TASK BRIEF :: Filter the records below for the word "down". Copy each line that holds it.
◆ ◆ ◆ ◆ ◆
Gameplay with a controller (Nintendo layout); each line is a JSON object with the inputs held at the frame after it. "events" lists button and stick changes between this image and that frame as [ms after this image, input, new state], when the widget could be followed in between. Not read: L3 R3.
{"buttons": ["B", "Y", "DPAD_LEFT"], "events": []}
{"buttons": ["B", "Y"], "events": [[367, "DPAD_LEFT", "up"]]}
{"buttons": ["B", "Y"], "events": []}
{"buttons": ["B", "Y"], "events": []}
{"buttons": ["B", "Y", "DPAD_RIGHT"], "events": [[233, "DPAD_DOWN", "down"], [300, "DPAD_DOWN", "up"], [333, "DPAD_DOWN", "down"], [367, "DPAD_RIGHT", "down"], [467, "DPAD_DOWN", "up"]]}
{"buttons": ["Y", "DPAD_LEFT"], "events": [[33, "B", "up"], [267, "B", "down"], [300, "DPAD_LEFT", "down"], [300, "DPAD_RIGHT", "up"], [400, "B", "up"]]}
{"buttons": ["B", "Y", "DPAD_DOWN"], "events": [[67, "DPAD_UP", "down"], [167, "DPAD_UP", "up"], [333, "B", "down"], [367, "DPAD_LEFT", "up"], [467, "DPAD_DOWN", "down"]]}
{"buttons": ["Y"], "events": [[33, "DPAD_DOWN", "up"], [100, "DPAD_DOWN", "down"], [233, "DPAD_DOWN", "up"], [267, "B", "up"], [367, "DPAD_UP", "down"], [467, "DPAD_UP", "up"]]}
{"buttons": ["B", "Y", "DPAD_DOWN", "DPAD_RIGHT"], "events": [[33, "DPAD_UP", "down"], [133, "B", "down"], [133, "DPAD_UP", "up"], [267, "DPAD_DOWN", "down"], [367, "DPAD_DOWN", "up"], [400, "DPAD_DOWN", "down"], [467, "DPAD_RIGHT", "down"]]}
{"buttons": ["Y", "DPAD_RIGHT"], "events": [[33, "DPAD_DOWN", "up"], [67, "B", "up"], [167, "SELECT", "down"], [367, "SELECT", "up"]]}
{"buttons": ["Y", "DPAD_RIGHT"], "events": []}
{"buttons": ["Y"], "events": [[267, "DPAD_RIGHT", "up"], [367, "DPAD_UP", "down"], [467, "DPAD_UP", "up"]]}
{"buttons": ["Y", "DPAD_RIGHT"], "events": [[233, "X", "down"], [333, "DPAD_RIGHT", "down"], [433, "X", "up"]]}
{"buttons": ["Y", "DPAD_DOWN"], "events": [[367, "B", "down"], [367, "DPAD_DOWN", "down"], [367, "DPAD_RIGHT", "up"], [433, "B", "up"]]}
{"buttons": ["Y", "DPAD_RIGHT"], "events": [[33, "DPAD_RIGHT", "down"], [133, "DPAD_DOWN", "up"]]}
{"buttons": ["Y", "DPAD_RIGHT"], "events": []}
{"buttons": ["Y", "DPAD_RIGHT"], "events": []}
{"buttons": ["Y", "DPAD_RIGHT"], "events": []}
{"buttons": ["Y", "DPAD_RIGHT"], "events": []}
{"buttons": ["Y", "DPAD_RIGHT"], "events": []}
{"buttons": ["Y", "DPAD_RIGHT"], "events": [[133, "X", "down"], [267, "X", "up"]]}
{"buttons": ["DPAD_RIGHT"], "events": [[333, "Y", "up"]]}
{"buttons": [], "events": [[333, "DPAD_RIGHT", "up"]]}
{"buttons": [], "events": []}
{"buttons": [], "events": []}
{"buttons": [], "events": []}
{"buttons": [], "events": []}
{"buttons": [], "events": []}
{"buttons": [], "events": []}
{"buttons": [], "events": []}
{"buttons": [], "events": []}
◆ ◆ ◆ ◆ ◆
EXERCISE ANSWER ::
{"buttons": ["B", "Y", "DPAD_RIGHT"], "events": [[233, "DPAD_DOWN", "down"], [300, "DPAD_DOWN", "up"], [333, "DPAD_DOWN", "down"], [367, "DPAD_RIGHT", "down"], [467, "DPAD_DOWN", "up"]]}
{"buttons": ["Y", "DPAD_LEFT"], "events": [[33, "B", "up"], [267, "B", "down"], [300, "DPAD_LEFT", "down"], [300, "DPAD_RIGHT", "up"], [400, "B", "up"]]}
{"buttons": ["B", "Y", "DPAD_DOWN"], "events": [[67, "DPAD_UP", "down"], [167, "DPAD_UP", "up"], [333, "B", "down"], [367, "DPAD_LEFT", "up"], [467, "DPAD_DOWN", "down"]]}
{"buttons": ["Y"], "events": [[33, "DPAD_DOWN", "up"], [100, "DPAD_DOWN", "down"], [233, "DPAD_DOWN", "up"], [267, "B", "up"], [367, "DPAD_UP", "down"], [467, "DPAD_UP", "up"]]}
{"buttons": ["B", "Y", "DPAD_DOWN", "DPAD_RIGHT"], "events": [[33, "DPAD_UP", "down"], [133, "B", "down"], [133, "DPAD_UP", "up"], [267, "DPAD_DOWN", "down"], [367, "DPAD_DOWN", "up"], [400, "DPAD_DOWN", "down"], [467, "DPAD_RIGHT", "down"]]}
{"buttons": ["Y", "DPAD_RIGHT"], "events": [[33, "DPAD_DOWN", "up"], [67, "B", "up"], [167, "SELECT", "down"], [367, "SELECT", "up"]]}
{"buttons": ["Y"], "events": [[267, "DPAD_RIGHT", "up"], [367, "DPAD_UP", "down"], [467, "DPAD_UP", "up"]]}
{"buttons": ["Y", "DPAD_RIGHT"], "events": [[233, "X", "down"], [333, "DPAD_RIGHT", "down"], [433, "X", "up"]]}
{"buttons": ["Y", "DPAD_DOWN"], "events": [[367, "B", "down"], [367, "DPAD_DOWN", "down"], [367, "DPAD_RIGHT", "up"], [433, "B", "up"]]}
{"buttons": ["Y", "DPAD_RIGHT"], "events": [[33, "DPAD_RIGHT", "down"], [133, "DPAD_DOWN", "up"]]}
{"buttons": ["Y", "DPAD_RIGHT"], "events": [[133, "X", "down"], [267, "X", "up"]]}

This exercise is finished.